Frio, mas não insensível!
Por Alessandra Leles Rocha
Depois de um prenuncio bem a caráter, o inverno chegou hoje à tarde para ficar alguns meses – três para ser mais exata. Temperatura caindo lentamente no termômetro apesar de um sol brilhante e um céu “de brigadeiro”, o ar mais seco, o arrepio travesso, a vontade grande de ficar quietinha (o) sob as cobertas... assim é o nosso encontro com essa estação do ano.
Quando falta coragem para se entregar a eufórica correria cotidiana, a cabeça opera em pleno vapor para compensar a preguiça que ronda o corpo, ou seja, enquanto o frio não congela o corpo, a mente se dá ao desfrute de trabalhar incessantemente nas muitas reflexões que o dia oferece de brinde.
Entre boas e más notícias, vamos extraindo lições ao sabor de chocolate quente ou um velho e bom cafezinho preto ao longo do dia. Sim! Muita teobromina1, cafeína2, para ativar toda a serotonina3 do corpo e nos causar alívio e bem estar em meio ao caos contemporâneo. Precisamos dessa sensação “mágica” para ter forças no embate com tantos desafios e obstáculos; bem como, para receber melhor e de braços abertos as gotas de felicidade que surgem de repente.
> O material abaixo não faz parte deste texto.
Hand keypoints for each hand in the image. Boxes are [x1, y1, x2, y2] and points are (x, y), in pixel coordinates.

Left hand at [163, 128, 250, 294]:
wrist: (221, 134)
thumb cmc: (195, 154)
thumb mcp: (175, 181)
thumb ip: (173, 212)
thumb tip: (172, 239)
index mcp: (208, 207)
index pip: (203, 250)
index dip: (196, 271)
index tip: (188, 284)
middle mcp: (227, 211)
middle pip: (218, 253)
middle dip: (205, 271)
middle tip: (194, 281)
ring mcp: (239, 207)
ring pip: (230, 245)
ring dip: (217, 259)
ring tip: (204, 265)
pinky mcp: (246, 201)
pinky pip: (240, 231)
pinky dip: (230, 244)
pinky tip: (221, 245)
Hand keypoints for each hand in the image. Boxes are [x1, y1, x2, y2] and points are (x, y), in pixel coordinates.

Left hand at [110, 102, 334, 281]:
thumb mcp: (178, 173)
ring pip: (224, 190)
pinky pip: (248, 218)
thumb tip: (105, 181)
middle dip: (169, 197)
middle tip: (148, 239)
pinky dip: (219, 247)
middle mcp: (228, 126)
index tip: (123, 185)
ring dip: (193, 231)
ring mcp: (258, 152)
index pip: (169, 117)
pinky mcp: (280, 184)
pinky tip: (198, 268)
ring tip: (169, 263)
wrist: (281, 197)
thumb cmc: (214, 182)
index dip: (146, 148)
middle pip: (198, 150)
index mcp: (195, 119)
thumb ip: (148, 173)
Apesar do frio, o mundo não para no inverno; talvez, sejamos nós que ficamos um pouco mais vagarosos para agir, mas temos que agir! O relógio não dá descanso e os milhares de compromissos e obrigações também não.
Mas, nem só de mediadores químicos vencemos os “leões”! Haja energia para seguir avante! O inverno nos faz perder “a linha” e dar asas a glutona (ou glutão) que habita no submundo da nossa racionalidade doutrinada pela cartilha das dietas e da boa alimentação. É o prazer degustativo de se render ao founde, aos caldos e sopas, aos queijos, as comidas fartas em gordura, em amido e proteína, aos doces – sobretudo, os chocolates. Isso sem falar nas bebidas: muito conhaque e muito vinho para aquecer! Distante dos ursos que hibernam e utilizam as reservas energéticas para sobreviver no período rigoroso do inverno, nós extrapolamos os limites sim e passamos a comer mais do que de costume. Depois reclamamos dos resultados e saímos literalmente “correndo atrás dos prejuízos”; mesmo sabendo, que no próximo inverno faremos tudo outra vez!
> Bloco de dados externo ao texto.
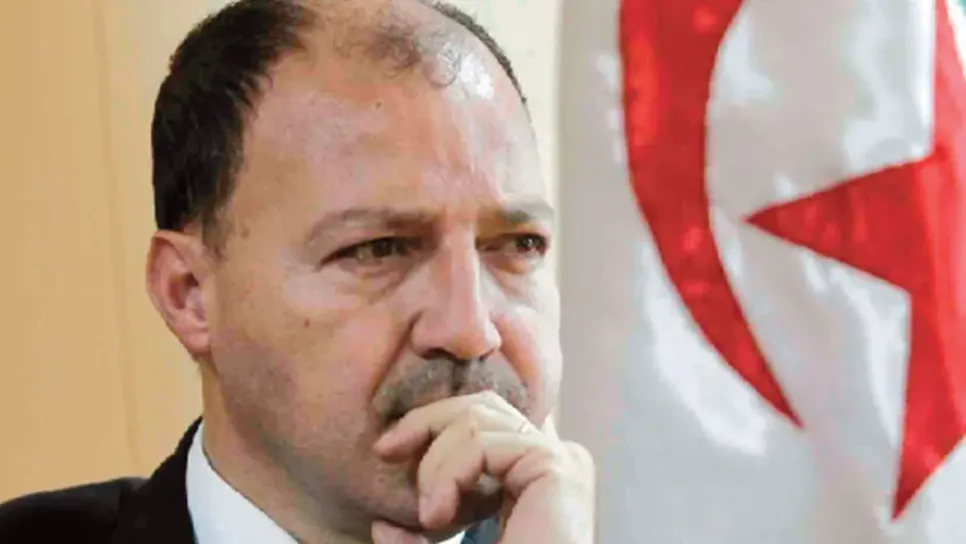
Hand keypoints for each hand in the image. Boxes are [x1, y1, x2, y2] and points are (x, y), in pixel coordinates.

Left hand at [370, 391, 594, 542]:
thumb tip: (383, 527)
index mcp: (536, 481)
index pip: (482, 419)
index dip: (430, 423)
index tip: (386, 450)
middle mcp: (555, 463)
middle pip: (480, 405)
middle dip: (425, 424)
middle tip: (387, 452)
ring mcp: (561, 462)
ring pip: (476, 419)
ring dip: (434, 464)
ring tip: (429, 517)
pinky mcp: (556, 468)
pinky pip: (483, 443)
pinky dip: (448, 472)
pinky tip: (437, 516)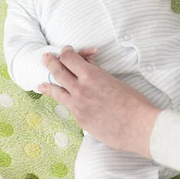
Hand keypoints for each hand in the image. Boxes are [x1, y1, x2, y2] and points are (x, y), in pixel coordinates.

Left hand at [38, 47, 160, 156]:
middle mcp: (80, 89)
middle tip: (46, 58)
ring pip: (56, 92)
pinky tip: (58, 101)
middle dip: (50, 62)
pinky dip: (63, 101)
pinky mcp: (80, 120)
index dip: (66, 52)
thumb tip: (88, 63)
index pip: (69, 58)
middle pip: (58, 72)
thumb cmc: (133, 102)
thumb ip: (98, 71)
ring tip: (41, 83)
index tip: (66, 51)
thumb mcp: (115, 80)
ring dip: (48, 84)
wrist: (138, 127)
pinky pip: (68, 107)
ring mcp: (78, 106)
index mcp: (91, 75)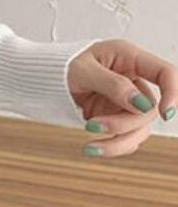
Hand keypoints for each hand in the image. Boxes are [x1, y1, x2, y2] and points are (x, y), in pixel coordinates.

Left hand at [67, 39, 177, 156]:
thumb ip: (112, 84)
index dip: (173, 93)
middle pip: (148, 110)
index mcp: (129, 58)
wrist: (41, 79)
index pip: (166, 73)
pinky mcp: (116, 117)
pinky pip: (126, 137)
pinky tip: (93, 148)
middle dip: (123, 124)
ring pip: (139, 128)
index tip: (166, 114)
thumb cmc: (60, 65)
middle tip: (90, 125)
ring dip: (118, 142)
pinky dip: (113, 146)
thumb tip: (140, 103)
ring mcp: (126, 101)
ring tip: (89, 147)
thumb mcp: (82, 70)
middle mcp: (132, 80)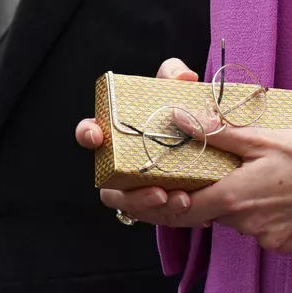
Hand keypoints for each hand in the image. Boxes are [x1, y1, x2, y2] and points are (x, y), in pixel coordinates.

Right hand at [75, 58, 201, 221]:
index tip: (97, 135)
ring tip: (182, 200)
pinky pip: (158, 217)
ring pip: (132, 206)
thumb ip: (175, 76)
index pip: (90, 133)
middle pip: (109, 186)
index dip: (87, 133)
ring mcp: (135, 187)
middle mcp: (121, 163)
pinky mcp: (155, 206)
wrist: (204, 139)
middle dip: (130, 194)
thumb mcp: (177, 89)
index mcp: (117, 132)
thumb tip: (184, 76)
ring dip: (154, 207)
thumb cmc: (178, 109)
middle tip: (158, 192)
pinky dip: (174, 213)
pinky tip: (196, 209)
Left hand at [98, 120, 291, 255]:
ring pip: (230, 217)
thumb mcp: (263, 137)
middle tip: (177, 179)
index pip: (174, 210)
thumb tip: (175, 119)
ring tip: (259, 172)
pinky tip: (278, 189)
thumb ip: (216, 133)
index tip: (114, 197)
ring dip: (231, 197)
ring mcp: (264, 238)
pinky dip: (256, 208)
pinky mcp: (282, 245)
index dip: (142, 204)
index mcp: (233, 198)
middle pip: (202, 212)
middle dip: (190, 195)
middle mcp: (244, 225)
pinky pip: (255, 227)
No melhor e tradicional estilo “cebola”, ou seja, vestidos em camadas, os habitantes do inverno constroem seu estilo e revelam nuances interessantes de sua personalidade. Tradicionais, modernos, vanguardistas, ousados... alguns se mimetizam nas cores sisudas do frio, enquanto outros se jogam na brincadeira inusitada da paleta de cores. Distante do certo e errado, a democracia do inverno absolve todas as almas que querem se aquecer e ser felizes, seja no xadrez, no “ton sur ton”, no listrado, na cor única, nos brilhos... ou simplesmente, na mais completa discrição.
Apesar de parecer tão pesado, tão preso, tão comprimido, o inverno é no fundo uma pluma leve jogada de um lado para o outro nas manhãs enfumaçadas pela neblina. O que se esconde por detrás do orvalho cristalizado pelo frio? Uma folha, uma flor, um espinho? E sob os grandes óculos escuros que protegem os olhos do vento cortante? Tudo é mistério, é vida, é encanto. Dentro de cada concha resistente as intempéries, nosso esconderijo durante o inverno, estão pessoas a escrever a própria saga de mais uma estação, um novo ciclo, uma nova metamorfose ainda que alheia à vontade individual. Cada estação garante o aprendizado das diferenças, dos dualismos, das singularidades, de que tudo nessa vida é realmente importante para que nossa alma se agigante. Como disse Platão4, “o que faz andar o barco não é a vela enfunada, mas o vento que não se vê” 5.